What to do
What you return should be each line of the data containing the string "Core".

Supplied entries
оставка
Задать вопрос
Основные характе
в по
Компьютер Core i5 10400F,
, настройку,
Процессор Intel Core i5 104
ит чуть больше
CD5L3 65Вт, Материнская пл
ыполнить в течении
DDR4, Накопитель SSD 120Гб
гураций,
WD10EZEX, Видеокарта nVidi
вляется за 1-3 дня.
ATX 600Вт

---

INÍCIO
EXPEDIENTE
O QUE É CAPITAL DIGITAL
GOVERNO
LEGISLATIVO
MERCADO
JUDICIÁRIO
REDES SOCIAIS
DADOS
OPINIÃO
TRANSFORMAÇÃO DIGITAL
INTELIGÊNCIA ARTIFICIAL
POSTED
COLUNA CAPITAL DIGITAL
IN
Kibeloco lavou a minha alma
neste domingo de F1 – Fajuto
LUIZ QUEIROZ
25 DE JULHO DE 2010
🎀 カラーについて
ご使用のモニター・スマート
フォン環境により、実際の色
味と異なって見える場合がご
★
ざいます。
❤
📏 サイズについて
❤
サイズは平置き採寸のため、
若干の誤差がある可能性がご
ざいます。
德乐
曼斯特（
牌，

Answer space
Компьютер Core i5 10400F,
Процессор Intel Core i5 104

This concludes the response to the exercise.